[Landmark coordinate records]
*** Begin section ***

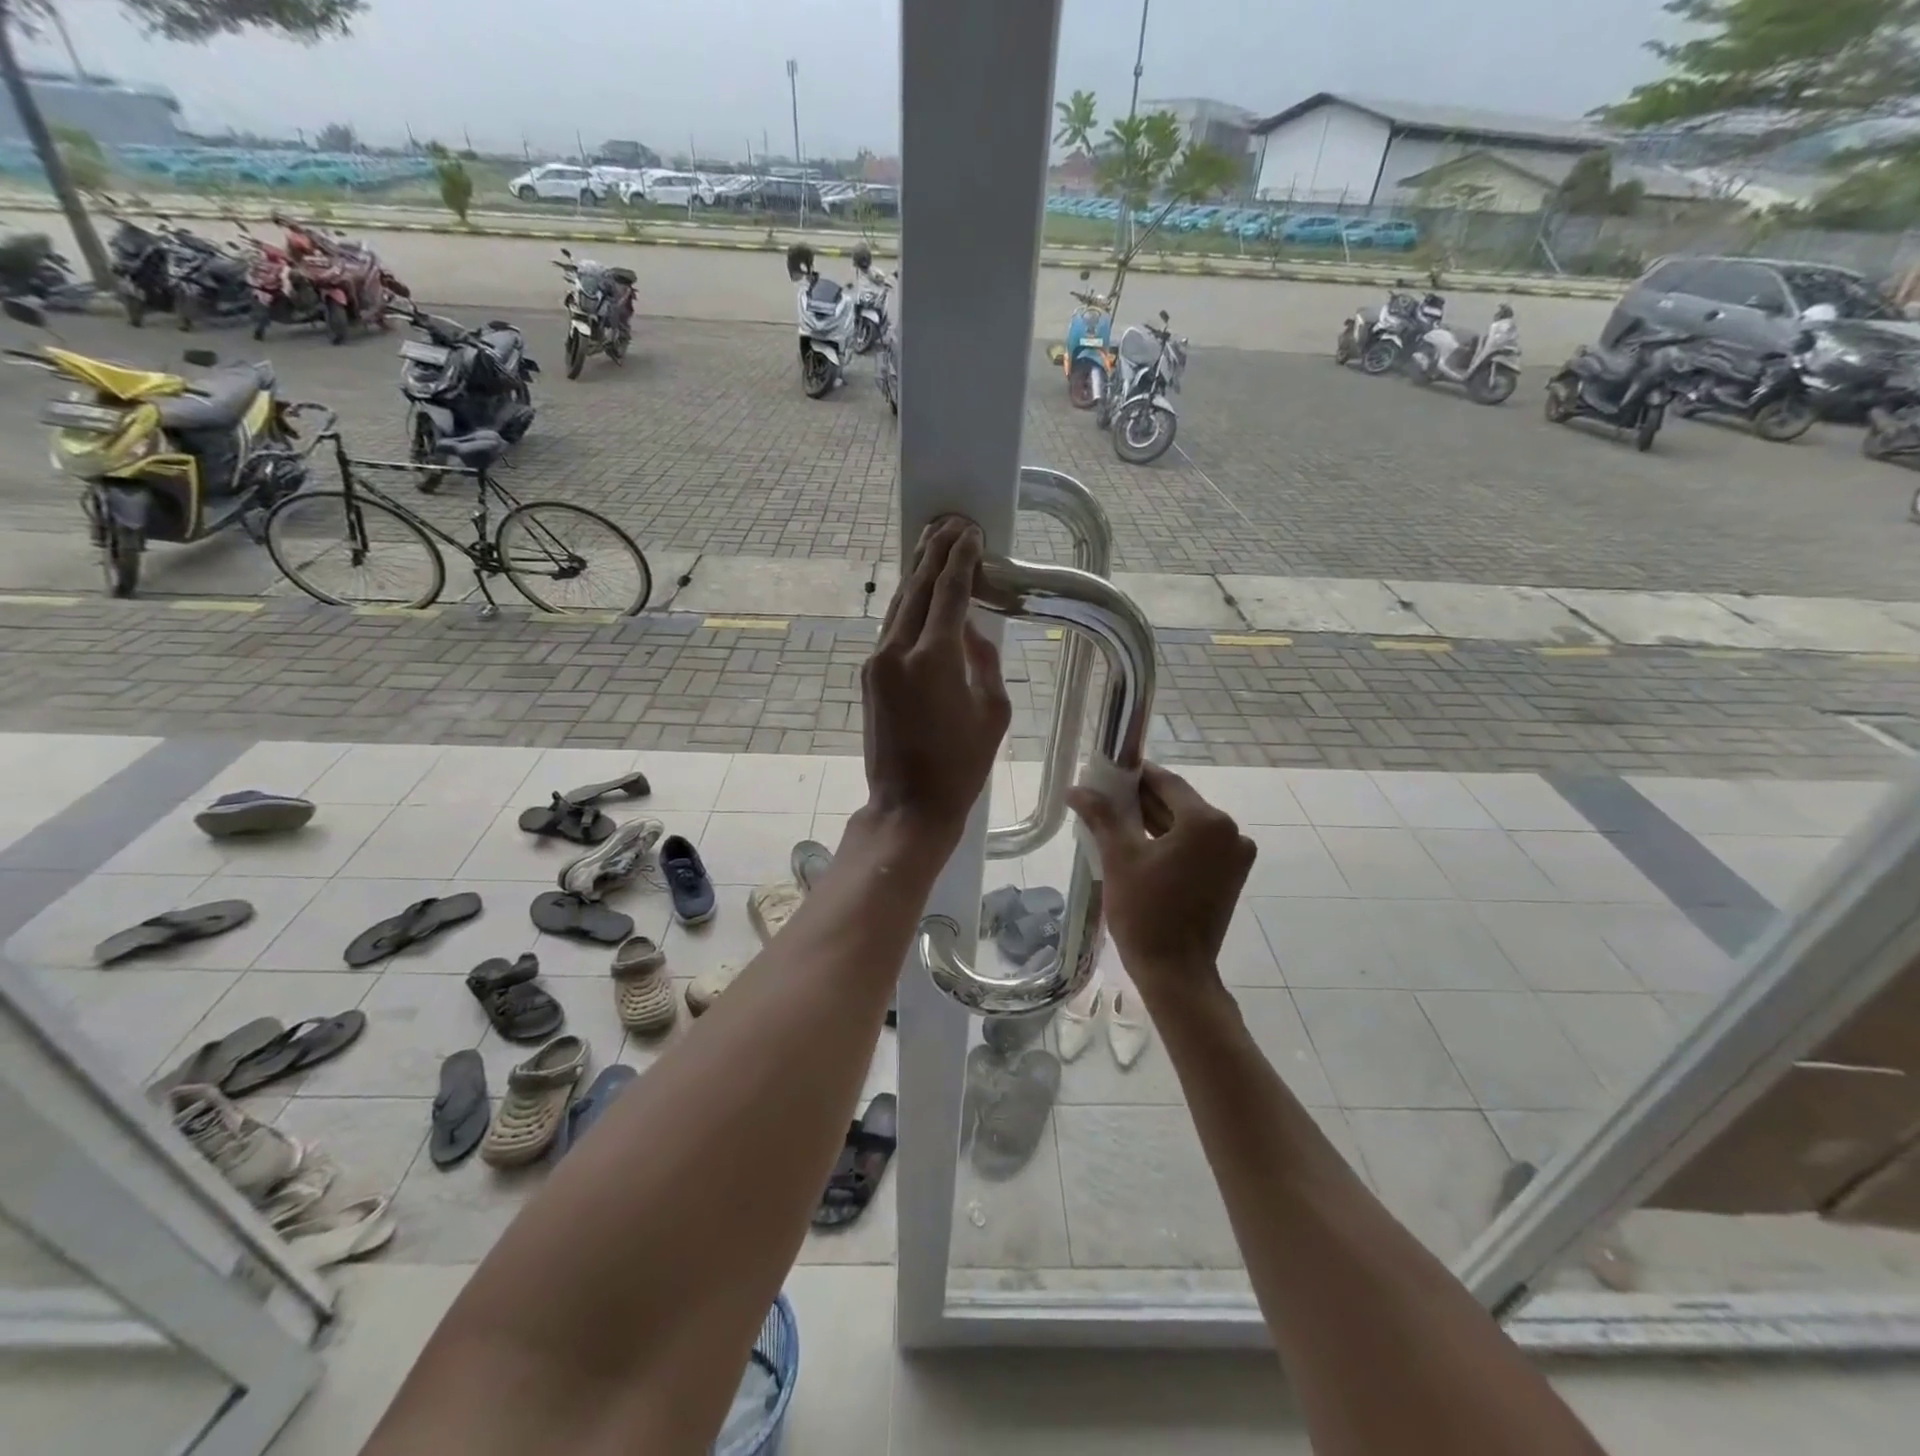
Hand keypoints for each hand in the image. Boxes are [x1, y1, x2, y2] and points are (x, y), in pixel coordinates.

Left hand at [860, 517, 1009, 849]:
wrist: (909, 804)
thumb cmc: (962, 765)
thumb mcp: (993, 711)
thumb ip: (984, 660)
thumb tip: (971, 628)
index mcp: (933, 658)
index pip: (948, 592)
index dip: (961, 559)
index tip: (970, 533)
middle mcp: (897, 651)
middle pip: (916, 588)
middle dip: (934, 553)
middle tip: (951, 524)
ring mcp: (876, 663)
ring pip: (898, 606)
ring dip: (916, 574)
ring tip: (932, 544)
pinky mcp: (868, 677)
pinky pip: (891, 630)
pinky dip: (908, 606)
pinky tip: (919, 595)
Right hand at [1067, 762, 1255, 998]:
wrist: (1175, 972)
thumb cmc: (1145, 912)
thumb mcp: (1118, 857)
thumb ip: (1101, 816)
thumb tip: (1076, 789)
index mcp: (1208, 822)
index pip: (1168, 783)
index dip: (1136, 775)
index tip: (1108, 772)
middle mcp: (1230, 833)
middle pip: (1179, 804)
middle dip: (1142, 800)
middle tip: (1105, 797)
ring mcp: (1234, 856)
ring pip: (1187, 826)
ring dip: (1154, 820)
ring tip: (1115, 820)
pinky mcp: (1229, 876)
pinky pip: (1196, 846)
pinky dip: (1169, 842)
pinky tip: (1138, 843)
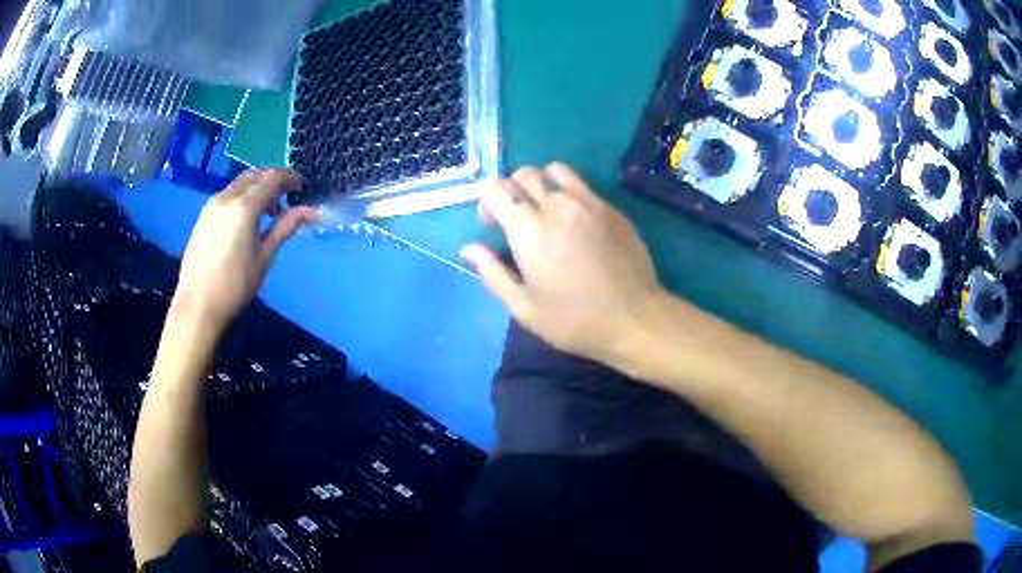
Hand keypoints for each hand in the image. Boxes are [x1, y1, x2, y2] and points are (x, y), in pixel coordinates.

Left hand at [172, 169, 317, 331]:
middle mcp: (225, 198)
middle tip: (286, 196)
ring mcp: (211, 206)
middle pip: (253, 176)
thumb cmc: (235, 285)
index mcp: (244, 207)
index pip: (271, 178)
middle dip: (271, 180)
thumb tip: (310, 211)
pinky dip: (241, 198)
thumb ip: (285, 227)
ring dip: (256, 189)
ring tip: (267, 212)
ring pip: (238, 185)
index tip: (301, 186)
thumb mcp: (264, 256)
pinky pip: (226, 196)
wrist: (198, 305)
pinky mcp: (202, 217)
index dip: (289, 177)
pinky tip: (245, 222)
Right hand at [461, 163, 664, 364]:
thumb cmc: (575, 320)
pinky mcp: (610, 208)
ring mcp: (588, 202)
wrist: (635, 318)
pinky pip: (582, 185)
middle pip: (524, 173)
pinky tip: (575, 222)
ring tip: (544, 212)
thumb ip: (492, 273)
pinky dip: (568, 192)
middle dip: (511, 190)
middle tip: (516, 220)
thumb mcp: (525, 308)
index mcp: (529, 229)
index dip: (487, 202)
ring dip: (541, 184)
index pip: (496, 188)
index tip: (491, 226)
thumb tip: (468, 248)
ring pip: (555, 171)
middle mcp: (557, 205)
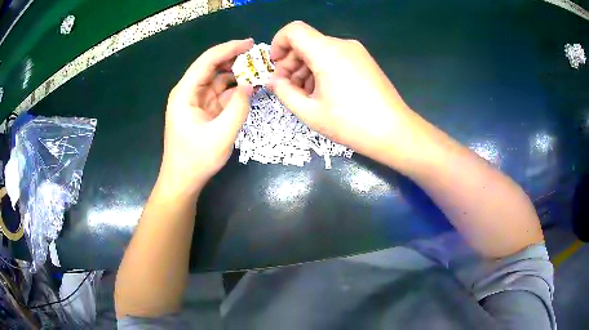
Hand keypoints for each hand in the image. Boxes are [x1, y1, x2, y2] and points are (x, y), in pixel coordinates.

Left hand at [161, 39, 253, 192]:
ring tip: (258, 71)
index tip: (250, 44)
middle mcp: (189, 92)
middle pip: (212, 67)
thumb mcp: (221, 135)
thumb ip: (238, 107)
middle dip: (235, 60)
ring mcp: (196, 101)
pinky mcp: (203, 110)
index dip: (228, 49)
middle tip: (259, 57)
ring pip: (218, 79)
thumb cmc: (196, 160)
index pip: (207, 61)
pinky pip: (220, 93)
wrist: (183, 181)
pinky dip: (235, 90)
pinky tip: (250, 88)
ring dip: (237, 74)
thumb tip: (251, 84)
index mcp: (185, 93)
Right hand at [268, 21, 419, 161]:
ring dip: (305, 68)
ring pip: (320, 50)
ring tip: (305, 95)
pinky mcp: (364, 61)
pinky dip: (322, 69)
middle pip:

*** End section ***

What you should do: Set each line of the records down again exactly as it reads. Omit the pictures.

Task solution:
Hand keypoints for each hand in the image. Boxes are [x1, y1, x2, y2] and points are (x, y), in pixel coordinates.

Left hand at [860, 517, 1009, 849]:
wrist: (909, 804)
thumb cmc: (962, 765)
thumb mcp: (993, 711)
thumb ip: (984, 660)
thumb tip: (971, 628)
index mcp: (933, 658)
index pip: (948, 592)
index dip: (961, 559)
index tip: (970, 533)
middle mcp: (897, 651)
middle pip: (916, 588)
middle dip: (934, 553)
middle tip: (951, 524)
ring mcp: (876, 663)
ring pip: (898, 606)
ring dip: (916, 574)
ring tip: (932, 544)
pinky mcp: (868, 677)
pinky pip: (891, 630)
pinky dip: (908, 606)
pinky tip: (919, 595)
Right hand at [1067, 762, 1255, 998]:
wrist: (1175, 972)
thumb cmc: (1145, 912)
thumb mcp: (1118, 857)
thumb ip: (1101, 816)
thumb tip: (1076, 789)
index mcp: (1208, 822)
index pip: (1168, 783)
index dip: (1136, 775)
index tip: (1108, 772)
middle mcp: (1230, 833)
middle pip: (1179, 804)
middle dip: (1142, 800)
middle tip: (1105, 797)
ring mcp: (1234, 856)
ring pip: (1187, 826)
ring dip: (1154, 820)
ring tip: (1115, 820)
pinky mcp: (1229, 876)
pinky pip: (1196, 846)
pinky dip: (1169, 842)
pinky tip: (1138, 843)
Hand keypoints for each hand in the image. Boxes are [x1, y1, x2, y2] and points are (x, y), in pixel coordinates.

Left hand at [172, 169, 317, 331]:
middle mcp: (225, 198)
middle tip: (286, 196)
ring mcp: (211, 206)
middle pip: (253, 176)
thumb cmc: (235, 285)
index mcp: (244, 207)
index pip: (271, 178)
middle dip: (271, 180)
thumb tip: (310, 211)
pinky dip: (241, 198)
thumb ip: (285, 227)
ring dip: (256, 189)
ring tip: (267, 212)
ring pip: (238, 185)
index tip: (301, 186)
thumb mcp: (264, 256)
pinky pip: (226, 196)
wrist: (198, 305)
pinky mcp: (202, 217)
index dip: (289, 177)
pinky tip: (245, 222)
Right hand at [461, 163, 664, 364]:
thumb cmc: (575, 320)
pinky mcp: (610, 208)
ring mcp: (588, 202)
wrist: (635, 318)
pinky pip: (582, 185)
middle pip: (524, 173)
pinky tip: (575, 222)
ring tip: (544, 212)
thumb ip: (492, 273)
pinky dip: (568, 192)
middle dip: (511, 190)
middle tip: (516, 220)
thumb mcp: (525, 308)
index mcp: (529, 229)
index dip: (487, 202)
ring dip: (541, 184)
index pip: (496, 188)
index tip: (491, 226)
thumb tip: (468, 248)
ring pip: (555, 171)
middle mcp: (557, 205)
Hand keypoints for each hand in the image. Boxes are [x1, y1, x2, y2] and points are (x, y), in pixel coordinates.

Left hand at [161, 39, 253, 192]:
ring tip: (258, 71)
index tip: (250, 44)
middle mcp: (189, 92)
middle pip: (212, 67)
thumb mcp: (221, 135)
thumb ip: (238, 107)
middle dip: (235, 60)
ring mcp: (196, 101)
pinky mcp: (203, 110)
index dip: (228, 49)
middle tip: (259, 57)
ring pip: (218, 79)
thumb cmc: (196, 160)
index pip: (207, 61)
pinky pip: (220, 93)
wrist: (183, 181)
pinky dip: (235, 90)
pinky tip: (250, 88)
ring dip: (237, 74)
thumb tip: (251, 84)
index mcp: (185, 93)
Right hand at [268, 21, 419, 161]:
ring dip: (305, 68)
ring pip: (320, 50)
ring tip: (305, 95)
pinky mcp: (364, 61)
pinky dip: (322, 69)
middle pip:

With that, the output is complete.